Это — герой нашей истории Хомка.
Это — пора его детства.
Любопытство во взгляде начинает медленно исчезать, уступая место горькому разочарованию: нет, не мать, чужой, незнакомый равнодушно смотрит на горе малого. Бессильно падает ручка, грязная, худенькая, на которой лишь чуть-чуть смуглой детской припухлости, швыряет с досадой ложку в миску с молоком. А то сожмется в кулачок, поднимется к глазам — и снова бесконечное, заунывное, уже выплаканное за долгий день голосит горе:
— У-у-у!.. Ма-ма!..
Страшная, безысходная покорность судьбе, предельное смирение слышится в этом плаче, в этом осеннем дожде, в этой музыке бессильного.
Это уже не плач, это песня отчаяния...
И учатся ей, этой песне, в забытом краю еще под сердцем матери. Она живет здесь века. Ее слышишь здесь в шуме господских дубрав, в шорохе песка на крестьянских полях, в кваканье лягушек всю весну и все лето в пригаринах болотах.

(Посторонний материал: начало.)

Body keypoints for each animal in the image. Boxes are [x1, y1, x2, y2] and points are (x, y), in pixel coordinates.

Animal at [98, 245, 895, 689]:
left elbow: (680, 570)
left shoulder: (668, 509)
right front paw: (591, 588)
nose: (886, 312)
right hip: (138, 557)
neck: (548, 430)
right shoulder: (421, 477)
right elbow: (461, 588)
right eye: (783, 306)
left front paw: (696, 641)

Ее мелодию вы услышите в скрипе прогнивших стрех на деревенских хатах и жалобном повизгивании свиньи в промерзшем хлеву, в мычании отощавших за зиму коров. Ее вопит здесь каждый отец, когда тянется из корчмы домой по колдобинам ни разу не чинившейся дороги среди лишь бы как, лишь бы только, лишь бы с рук ухоженных полей.
Эту песню отцов и выплакивает теперь перед вами герой наш Хомка.

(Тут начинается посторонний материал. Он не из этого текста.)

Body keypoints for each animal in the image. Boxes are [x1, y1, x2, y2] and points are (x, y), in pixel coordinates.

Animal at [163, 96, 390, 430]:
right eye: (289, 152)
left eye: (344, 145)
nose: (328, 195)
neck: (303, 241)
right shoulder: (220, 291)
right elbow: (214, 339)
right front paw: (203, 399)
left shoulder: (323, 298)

Вот он поднялся на кривых ножках, прикрытых мокрым подолом. Глубоко вздохнул, снова сел.
Подобрал валявшуюся на полу палочку и оглушительно барабанит ею по банке из-под керосина, которую когда-то подарила его матери за некие бабьи услуги Малка Лейзериха.
Пф! Непривлекательное дитя — герой наш. Весь в соплях, замурзанный, худой, животик что барабан — так раздуло его от хлеба с мякиной и картошки...
ГОРЬКАЯ ПРЕМУДРОСТЬ
I
С большим трудом постигает Хомка корень науки. Плохо учится Хомка. Учитель давно отобрал бы у него букварь и вытурил вон из школы, если бы не буйный характер Хомкиного отца.
Странный человек его отец. Вечно молчит, вечно насуплен. Правда, трудолюбив, как пчела, поискать надо такого выносливого в работе человека,— а хозяйство у него не ладится, прибытку не приносит никакого. Зимой больше всех понаставит в лесу поленниц дров; он тебе и плотник, и поденщик, но что ни заработает — все уходит неведомо куда, как вода из решета. Постройки гниют, разваливаются, стадо не заводится. А злой временами бывает — не приведи господи!
Напьется — и шалеет человек. Обычно тихий, он спьяну бьет смертным боем свою несчастную жену Домну. Расшвыряет по всей хате горшки, миски, крошит с одного маху окна кулаком — только звон стоит... Выйдет на улицу сводить счеты за свои обиды — не иначе как с дубиной в руке.